The idea behind OpenHelp is that it’s very difficult to take that first tentative step into the FLOSS community. You’ve picked up/been given a CD, you want to try it out, and something just doesn’t quite work. Where do you go for help?
Google? You’ll get loads of confusing information that may or may not be relevant, but you just can’t decipher enough to figure it out.
Forums? They’ll tell you to RTFM, or send you to the stuff you found and failed to understandwhen googling.
IRC? You’ll be lucky to find somewhere that isn’t either so quiet nobody answers anything or so busy you can’t follow what’s going on.
Mailing list? If you can find the right one, and if there’s enough subscribers to even notice your question, they’ll probably tell you to search the logs, and you’re back at square one.
Local LUG? Well, if there is one, and if it’s populated by friendly, helpful people who go out of their way to welcome new people, then you’re very lucky. You’re even more lucky if one of those people happens to be able to help with the problem you’re having.
And, of course, all this assumes you know what question you should be asking in the first place.
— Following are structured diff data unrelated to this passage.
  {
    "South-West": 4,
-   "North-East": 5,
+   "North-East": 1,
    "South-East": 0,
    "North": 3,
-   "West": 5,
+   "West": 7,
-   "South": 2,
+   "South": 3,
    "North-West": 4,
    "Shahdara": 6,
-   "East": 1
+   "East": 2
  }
All too often it’s tricky to figure out which bit isn’t working. If you can’t play an mp3, how do you work out if it’s codecs, the player, ALSA, the sound card, the speakers, some settings somewhere?
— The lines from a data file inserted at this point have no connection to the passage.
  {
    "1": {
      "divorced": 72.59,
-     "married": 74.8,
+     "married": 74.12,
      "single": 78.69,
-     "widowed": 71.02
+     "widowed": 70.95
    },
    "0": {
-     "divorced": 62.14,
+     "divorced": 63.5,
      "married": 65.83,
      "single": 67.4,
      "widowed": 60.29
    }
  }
So here’s where OpenHelp comes in. If we can get it up and running, and if we can get some serious support, it will be a single place where people new to the community can ask any free software related question they like, and get a sensible, helpful answer, written in English rather than Geek. We’ve got loads of ideas going on about how to set it up and how to get it moving. I will be posting more about it and about how to get involved soon.